In Reply: In the 19th century, Dorothea Dix campaigned throughout the United States for the construction of state hospitals under the banner of, in effect, "Do what's right and save money." In the second half of the 20th century, forces came together under the very same banner to empty the state hospitals. Ms. Dix would surely be saddened to see that persons in the 21st century with severe mental illness are so often found where she found them—in jails and prisons.
In 1939 Penrose (1) published an article showing that "there is a definite incompatibility between the development of mental health services and the need for accommodation in prisons." He noted that decreasing the number of beds in one system leads to their increase in the other. More than 20 years ago, two psychiatric residents showed that when commitment statutes are tightened, communities use criminal commitment statutes to move individuals with mental illness from their communities to state hospitals (2).
In 2002 these findings are not new. Currently, the situation is even worse than Dr. Keisling describes, since in addition to the large number of persons with mental illness in jails and prisons, another 550,000 are on probation. On any given day, the number of persons with mental illness who are incarcerated in the United States is two and a half times the number occupying all psychiatric beds. Where we need innovation is in how to deal with the current misdirection of persons with serious mental illness and the misallocation of resources for their services from public mental health systems to the criminal justice system.

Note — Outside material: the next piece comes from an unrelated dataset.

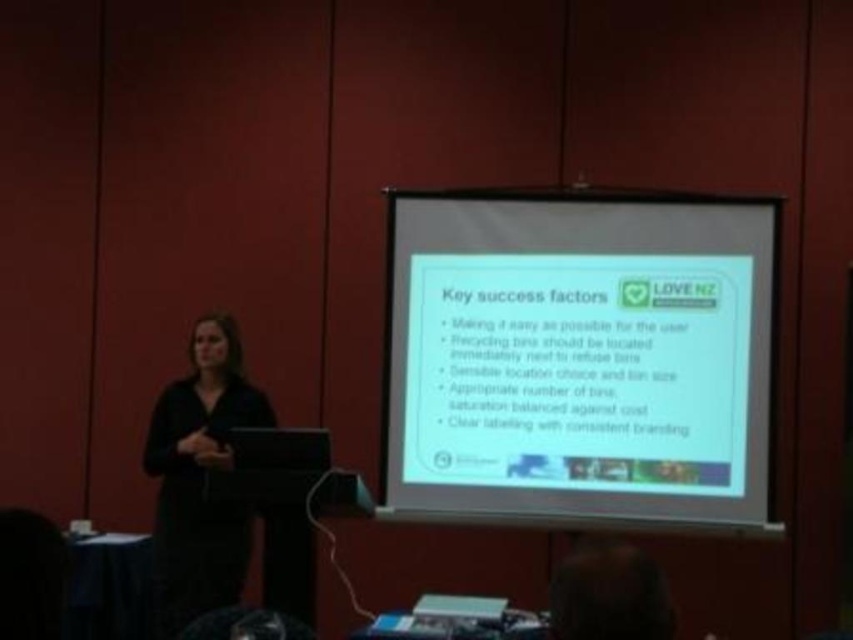
In the scene shown: You are organizing a presentation and need to place a decorative item on the podium. The podium has a white paper at center and a black matte dress at left. Which item is wider so that it can cover more space on the podium?

The white paper at center might be wider than black matte dress at left, so it can cover more space on the podium.

Based on the photo, you are an event planner organizing a presentation. You need to ensure that the white paper at center and the black matte dress at left are both visible to the audience. Which object will appear shorter on the projection screen?

The white paper at center has a lesser height compared to the black matte dress at left, so it will appear shorter on the projection screen.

Jail diversion programs may be effective—more research is needed to demonstrate that. But diversion from incarceration is not a remedy, because it occurs far too late in the process of delivering mental health services. In an effective system of care, persons with serious mental illness should not be in line for jail cells. And persons with psychiatric disorders whose criminal behaviors derive from factors other than mental illness should not be treated differently because of their mental illness. To do so marginalizes individuals with psychiatric illnesses.